The Enemy
School choice is not the enemy of public schools; rather, it is a component of “public education,” the ideal in the State Board of Education’s vision that all Ohioans “graduate from the PK-12 education system with the knowledge, skills and behaviors necessary” for continued education or the workforce. This position, long held by the Catholic Church, is also the basis for Ohio’s scholarship programs that provide vouchers to students disadvantaged by low income, assignment to underperforming public schools, or diagnosed special needs. Every student who attends on a voucher -- all children of taxpaying Ohioans -- represents a savings to the state due to the efficiency of nonpublic schools.
Some opponents have been grasping for reasons to protest, like a recent example in the Cincinnati Enquirer, reprinted around the state, that employed some crude comparisons to conclude that state voucher programs were not performing better than public schools on state tests and therefore not living up to expectations. The analysis stated that “five of the largest districts — Akron, Canton, Cincinnati, Cleveland and Toledo — fared better academically than their local private school rivals, by margins ranging from slight to decisive” when they compared the average of every student in the public district to the average of only those on state scholarship, students who became eligible by their low-income status or their assignment to poorly performing public schools. The analysis, which our rebuttal dubbed an “apples-to-blueberries” comparison, was flawed, but the question is worth examining.
Let us consider Cleveland, where every family has access to the Cleveland scholarship, and where the public district’s improvement strategy is anchored in public school choice. The chart below shows each Catholic elementary school and its geographically closest public elementary from the same year the Enquirer studied. The differences are striking, but not so much by school type as by location. What could be happening here?
Poverty Is The Enemy
There is a long-established and well-known association between poverty and academic achievement. Despite some bright exceptions, the schools on the chart with the lowest performance - Catholic and traditional public - are in neighborhoods among the lowest in socioeconomic status. And, though no one is restricted by their zip code, Catholic elementary schools are largely neighborhood schools that serve their communities, especially in Cleveland and its neighborhoods that are among the most segregated in the country by race and socioeconomic status. In the most recent Census data, Cleveland had the highest poverty rate among U.S. cities. In Cleveland’s Catholic elementary schools, 81.1% of students qualify for federal Title I and free/reduced lunch program, and 4.8% are limited English proficient.
As noted in the last post, the resources available to Catholic schools are already typically less than half of what public schools spend, with Cleveland’s public schools spending an average of $17,674 per pupil in the city, and the nonpublic schools receiving an average of $5,118 for the same students when they partake in the choice program. This inequity will grow if the $1.1 billion for student wellness in the state budget introduced by the governor remains unavailable to students in nonpublic schools. The funds are weighted heavier for schools with higher childhood poverty rates, but are only available for district and charter schools. Nonpublic school students, regardless of their household poverty or other associated factors, receive no benefit of this funding.

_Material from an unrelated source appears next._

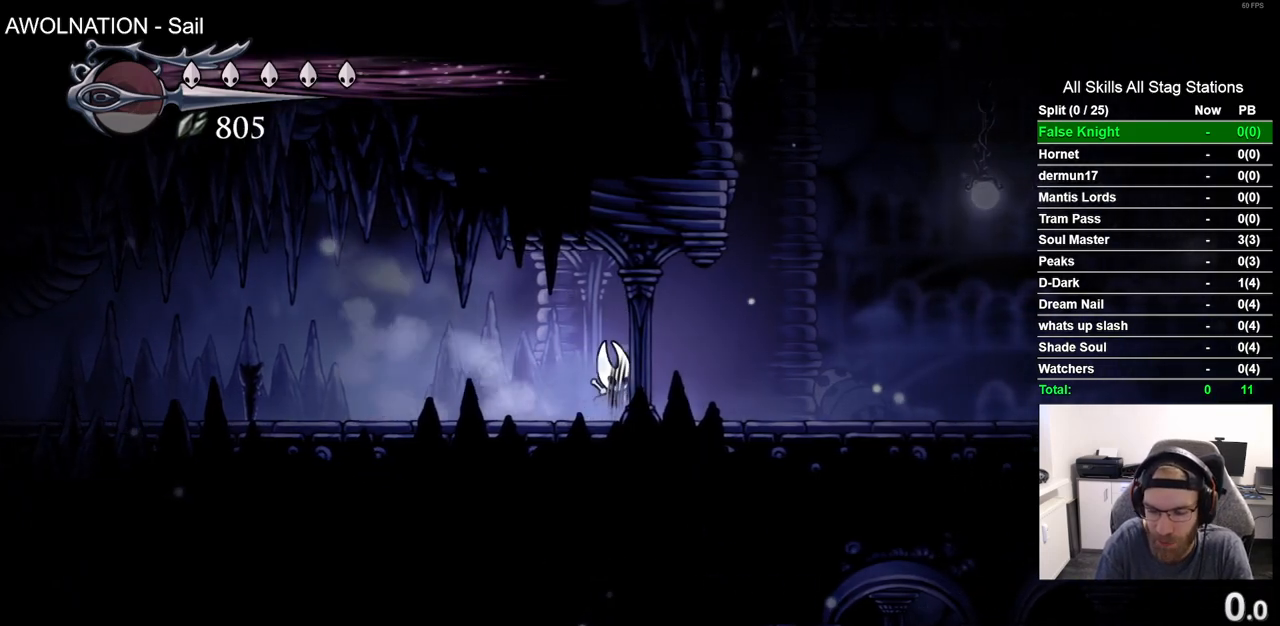
{"buttons": ["R2", "DPAD_RIGHT"], "left_stick": "center", "right_stick": "center", "events": [[350, "R2", "down"]]}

The chart below shows the most recent data of how much taxpayers invested per pupil in the schools that achieved the results of the chart above.
Rethinking State Funding
The challenges of poverty are reflected in Ohio’s current school funding of traditional public and charter school students, as well as the state scholarship programs that are transfers in the school funding formula. The new Fair Funding Plan (current HB 1) proposes an overhaul of state education funding, featuring a new formula and increases to that formula’s base funding -- the starting amount before all of the multipliers and adjustments -- to an average of $7,199 per pupil, up from the current amount of $6,020, changes that are estimated to cost taxpayers $2 billion annually. For all of the increased investment in education in HB1, there is no proposed increase for state scholarship programs, only a change to the mechanism that funds them but keeps current limits in place.
For this investment to be worthy of its authors’ claim to be “fair to all students and fair to all taxpayers,” we believe the next funding model must:
Increase the maximum dollar amounts awarded per pupil in the Cleveland, Edchoice, and EdChoice Expansion scholarships.
Maintain overall funding availability for state scholarship programs, including room for growth as families increasingly wish to choose.
Ensure the Jon Peterson and Autism scholarship per-pupil funding amounts grow commensurate with increases in special education funding.
The historic intent of the state scholarships was to make nonpublic schools available to children disadvantaged by low income, underperforming public schools, or with special needs to choose from other quality options. Not raising the scholarship amounts for 5 consecutive years has placed increasing strain on the nonprofit Catholic schools that make up the cost to educate through their charity. New investment in Ohio’s K-12 education should strengthen these options, which are not the enemy of public schools. State scholarships, especially when used at excellent Catholic schools, are a valuable component of the education of Ohio’s public, all of whom deserve to meet the state board’s goal of being “challenged, prepared and empowered for his or her future” by way of an excellent education.